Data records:
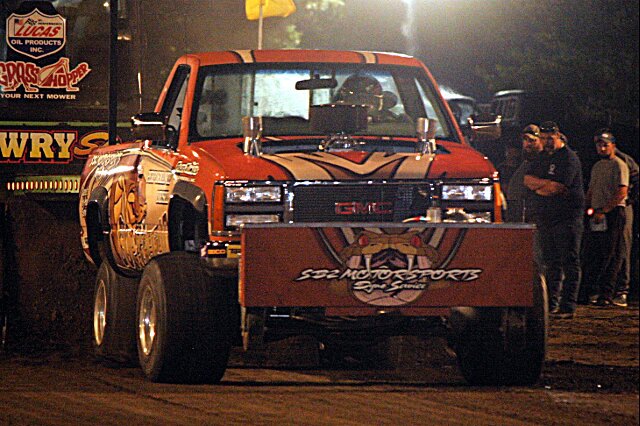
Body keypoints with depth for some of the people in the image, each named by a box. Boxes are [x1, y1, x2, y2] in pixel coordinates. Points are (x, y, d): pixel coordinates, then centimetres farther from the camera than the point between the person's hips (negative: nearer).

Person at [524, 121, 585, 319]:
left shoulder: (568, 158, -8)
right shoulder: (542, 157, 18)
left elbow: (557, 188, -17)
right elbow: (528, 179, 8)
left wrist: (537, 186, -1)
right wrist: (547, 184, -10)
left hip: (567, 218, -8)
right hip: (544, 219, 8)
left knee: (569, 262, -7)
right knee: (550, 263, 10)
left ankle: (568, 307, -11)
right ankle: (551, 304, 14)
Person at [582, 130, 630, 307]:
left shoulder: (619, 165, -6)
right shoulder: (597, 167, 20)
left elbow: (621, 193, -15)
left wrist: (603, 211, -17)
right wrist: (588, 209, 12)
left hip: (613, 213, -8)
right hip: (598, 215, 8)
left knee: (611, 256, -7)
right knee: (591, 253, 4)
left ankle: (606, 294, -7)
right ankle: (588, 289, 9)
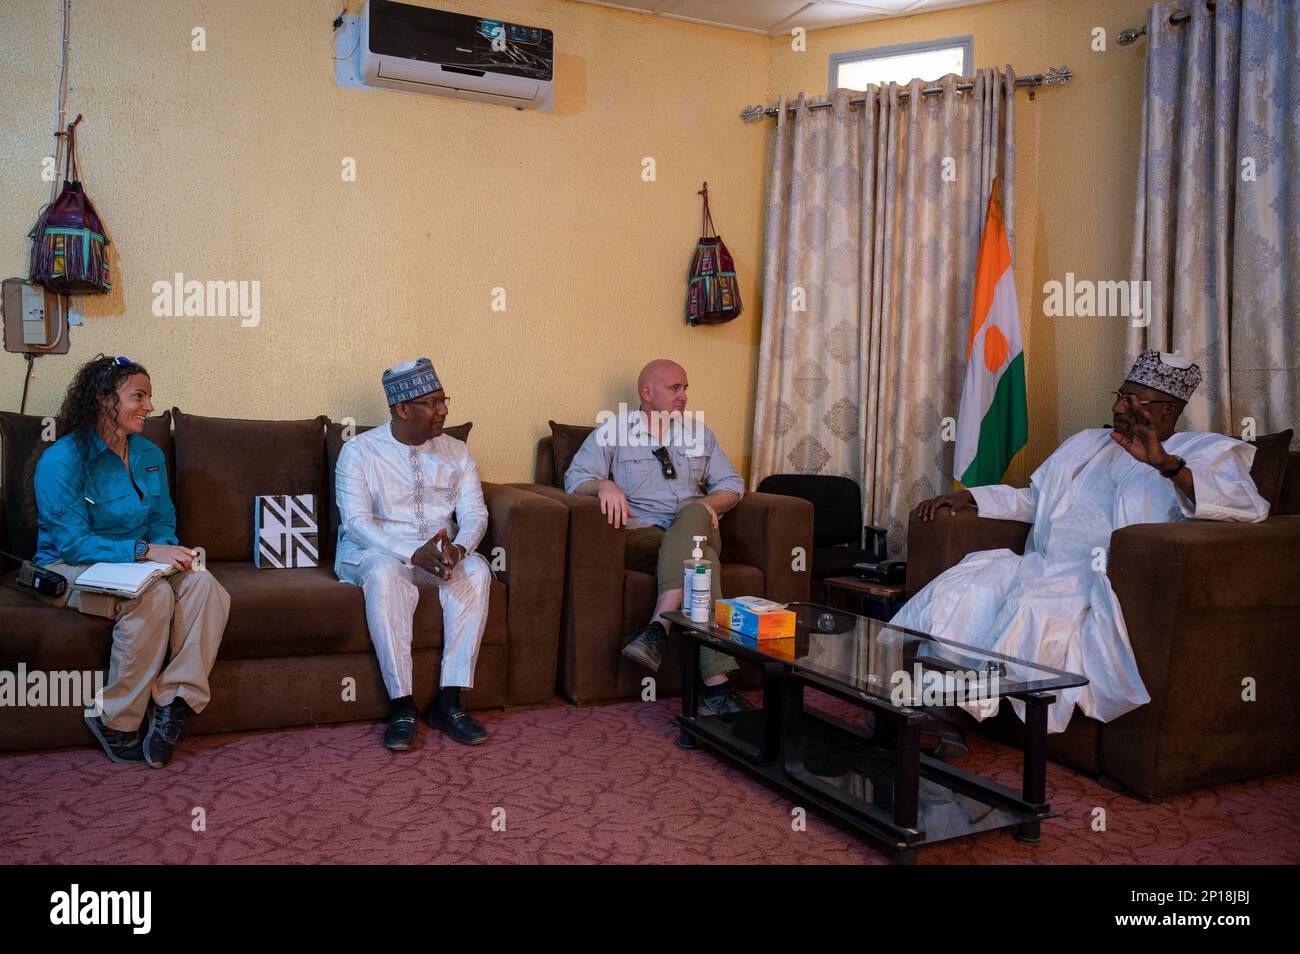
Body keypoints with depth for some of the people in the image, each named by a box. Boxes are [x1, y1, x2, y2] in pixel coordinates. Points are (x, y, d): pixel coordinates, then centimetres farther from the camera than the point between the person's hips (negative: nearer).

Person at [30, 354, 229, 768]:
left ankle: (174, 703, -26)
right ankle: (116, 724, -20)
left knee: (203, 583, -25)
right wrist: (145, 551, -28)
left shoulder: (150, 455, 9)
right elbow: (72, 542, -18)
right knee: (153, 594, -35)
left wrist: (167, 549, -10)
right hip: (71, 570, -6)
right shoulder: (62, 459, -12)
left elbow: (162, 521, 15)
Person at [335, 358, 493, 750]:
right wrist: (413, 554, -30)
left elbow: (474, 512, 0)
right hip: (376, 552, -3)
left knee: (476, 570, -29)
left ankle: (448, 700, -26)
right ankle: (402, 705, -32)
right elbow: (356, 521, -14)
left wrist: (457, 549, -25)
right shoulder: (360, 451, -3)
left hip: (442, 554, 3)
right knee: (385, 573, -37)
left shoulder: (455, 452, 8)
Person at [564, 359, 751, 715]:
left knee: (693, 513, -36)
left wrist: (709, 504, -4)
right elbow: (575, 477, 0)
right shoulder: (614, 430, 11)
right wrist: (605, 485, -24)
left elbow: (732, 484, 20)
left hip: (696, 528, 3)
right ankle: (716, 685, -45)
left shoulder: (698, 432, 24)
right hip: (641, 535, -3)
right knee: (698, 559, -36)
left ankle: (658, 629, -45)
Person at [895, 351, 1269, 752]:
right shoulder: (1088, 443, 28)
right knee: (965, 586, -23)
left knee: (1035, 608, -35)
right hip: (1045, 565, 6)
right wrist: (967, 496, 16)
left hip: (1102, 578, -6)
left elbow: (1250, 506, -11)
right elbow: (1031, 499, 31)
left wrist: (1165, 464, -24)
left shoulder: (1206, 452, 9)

Problem to solve
Can you copy out the material word for word, starting at the line with "left elbow: (162, 521, 15)" and ending at the line with "right elbow: (356, 521, -14)", including both of those lines?

Solution to this task
left elbow: (162, 521, 15)
Person at [335, 358, 493, 750]:
right wrist: (413, 554, -30)
left elbow: (474, 512, 0)
right hip: (376, 552, -3)
left knee: (476, 570, -29)
left ankle: (448, 700, -26)
right ankle: (402, 705, -32)
right elbow: (356, 521, -14)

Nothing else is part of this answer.